What You Can Do About Bullying…

…If Your Child is the Target

  1. Report the incident to your school's Respect for All (RFA) liaison(s) and/or school administration.

  2. Ask for the incident number from school administration for follow up. This is also known as Online Occurrence Reporting System (OORS) number.

  3. The school will investigate and must tell the parent or guardian of the target what they find. If needed, the child may be referred for support services.

  4. If the investigation finds that a student—or students—have been bullying or harassing your child, the school will follow the process described in the Discipline Code.

Discipline Code

The discipline code encourages schools to develop proactive strategies in addressing the social emotional needs of students.  For each behavior infraction the school as a number of recommended interventions that range from conferences with a counselor to classroom removals.  At PS.154, we believe that a combination of social emotional learning in the classroom, proactive planning for more intense behaviors and a menu of logical consequences will help to create a safe learning environment for all.

Mandated reporting (Child abuse)

All NYCDOE employees are mandated reporters.  If a staff member has concerns about the safety and welfare of any child they are legally responsible to call the Administration for Child Services (ACS). Once a report is initiated ACS will either take the case or make recommendations to the school

Cell Phones

Students are permitted to bring cell-phones to school. Please read through our policy and return the signed contracts.

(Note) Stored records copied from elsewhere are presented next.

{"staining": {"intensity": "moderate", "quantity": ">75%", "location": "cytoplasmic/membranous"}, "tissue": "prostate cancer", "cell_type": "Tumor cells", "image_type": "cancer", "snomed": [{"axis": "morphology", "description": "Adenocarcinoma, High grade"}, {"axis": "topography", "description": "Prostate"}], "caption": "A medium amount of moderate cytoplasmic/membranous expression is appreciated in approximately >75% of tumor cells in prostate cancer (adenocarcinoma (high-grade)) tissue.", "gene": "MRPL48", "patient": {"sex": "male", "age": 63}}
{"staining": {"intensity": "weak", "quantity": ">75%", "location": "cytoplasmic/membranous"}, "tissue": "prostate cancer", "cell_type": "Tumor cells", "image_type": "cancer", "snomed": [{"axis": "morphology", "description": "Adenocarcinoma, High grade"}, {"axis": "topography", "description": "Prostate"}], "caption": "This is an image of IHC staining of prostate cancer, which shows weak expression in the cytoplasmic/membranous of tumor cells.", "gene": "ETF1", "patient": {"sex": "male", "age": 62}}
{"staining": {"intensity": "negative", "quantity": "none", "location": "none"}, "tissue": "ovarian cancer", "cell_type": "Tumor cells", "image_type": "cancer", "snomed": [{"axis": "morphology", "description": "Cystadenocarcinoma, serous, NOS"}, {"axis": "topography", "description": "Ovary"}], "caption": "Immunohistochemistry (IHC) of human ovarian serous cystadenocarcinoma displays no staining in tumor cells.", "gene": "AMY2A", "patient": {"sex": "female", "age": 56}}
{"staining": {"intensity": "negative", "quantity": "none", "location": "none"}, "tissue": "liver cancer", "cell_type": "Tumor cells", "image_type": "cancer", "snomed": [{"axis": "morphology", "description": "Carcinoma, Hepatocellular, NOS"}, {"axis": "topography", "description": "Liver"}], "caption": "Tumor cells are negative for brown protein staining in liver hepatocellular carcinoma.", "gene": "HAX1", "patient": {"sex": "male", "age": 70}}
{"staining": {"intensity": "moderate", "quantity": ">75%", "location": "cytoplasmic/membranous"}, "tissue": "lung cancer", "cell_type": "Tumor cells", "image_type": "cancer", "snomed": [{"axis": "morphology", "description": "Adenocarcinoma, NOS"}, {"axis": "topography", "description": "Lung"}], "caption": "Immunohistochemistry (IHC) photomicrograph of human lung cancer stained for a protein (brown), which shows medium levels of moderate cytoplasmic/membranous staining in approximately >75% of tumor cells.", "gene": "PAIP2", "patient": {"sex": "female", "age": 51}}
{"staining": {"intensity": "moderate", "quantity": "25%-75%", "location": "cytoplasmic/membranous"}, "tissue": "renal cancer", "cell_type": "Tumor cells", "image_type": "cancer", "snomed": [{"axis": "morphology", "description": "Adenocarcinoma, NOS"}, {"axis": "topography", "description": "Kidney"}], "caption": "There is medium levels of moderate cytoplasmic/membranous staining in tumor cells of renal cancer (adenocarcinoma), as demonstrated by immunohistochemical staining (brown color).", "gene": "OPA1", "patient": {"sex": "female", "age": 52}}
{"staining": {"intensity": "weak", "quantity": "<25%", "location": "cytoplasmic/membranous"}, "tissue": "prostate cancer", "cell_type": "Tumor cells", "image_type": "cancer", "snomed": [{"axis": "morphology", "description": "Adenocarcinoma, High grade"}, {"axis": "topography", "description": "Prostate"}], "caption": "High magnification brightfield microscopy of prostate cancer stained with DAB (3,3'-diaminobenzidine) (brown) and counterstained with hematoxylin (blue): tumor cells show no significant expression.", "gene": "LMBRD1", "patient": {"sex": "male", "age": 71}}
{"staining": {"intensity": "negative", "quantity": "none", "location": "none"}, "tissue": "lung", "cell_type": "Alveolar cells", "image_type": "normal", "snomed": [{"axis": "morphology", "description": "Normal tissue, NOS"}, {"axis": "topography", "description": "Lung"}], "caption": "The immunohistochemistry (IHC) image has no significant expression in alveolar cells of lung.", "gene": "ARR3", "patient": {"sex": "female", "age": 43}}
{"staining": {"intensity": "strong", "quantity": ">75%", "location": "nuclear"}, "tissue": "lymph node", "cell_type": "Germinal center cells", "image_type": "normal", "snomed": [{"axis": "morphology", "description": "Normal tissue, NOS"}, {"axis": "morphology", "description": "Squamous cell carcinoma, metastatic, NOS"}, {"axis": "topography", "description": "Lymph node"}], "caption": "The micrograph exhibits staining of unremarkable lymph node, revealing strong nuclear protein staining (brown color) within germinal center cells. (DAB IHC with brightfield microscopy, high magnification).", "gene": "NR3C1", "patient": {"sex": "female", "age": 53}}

General Response Protocols (GRP)-

All NYCDOE schools are required to perform evacuation drills, lock down and missing student drills throughout the year.  The GRP description page is attached.

Transitions in the building-

When travelling to and from the bathroom, water fountain, nurse’s office or any other location within the school K-2 students are always in pairs or threes. Students in grades 3-5 will travel alone but with a hall pass.

Door Alarms-

All exterior doors have alarms. Staff are assigned times to check that door alarms are activated periodically throughout the day.

Double Parking

Please don’t double park.  Blocking the sidewalk creates a safety issue for kids crossing the street and school buses getting close enough to our school for kids to enter/exit without having to walk in the street.

Our First Family Friday- 10/19/18

Our first Family Friday event was a great success. We had over 325 family members visit classrooms to share a truly memorable experience with our students. Our mentor text was the book Only One You, by Linda Kranz, which explores both self-acceptance and accepting others. We colored and painted rocks with designs that expressed our individual uniqueness. Check out some pictures from the event and keep an eye out for updates to our side garden. We will be decorating the space with our beautiful designs.

Thank you to all of our parents who collected and hauled over rocks to share!


We have fielded a lot of questions about our homework policy. Homework, at PS 154, has not been banned nor has it been eliminated.  Our objective is to be a responsive school that meets the individual needs of our students.

While some children benefit from reviewing class work at home, others do not.  As educators, we will make a determination about the most meaningful way to use homework as an instructional strategy. At minimum, every student should have a daily reading assignment.  Our upper grades (4-5) classes will assign more structured work so that students can begin to develop time-management skills.  Please reach out to your child’s teacher to discuss how homework fits into a daily plan.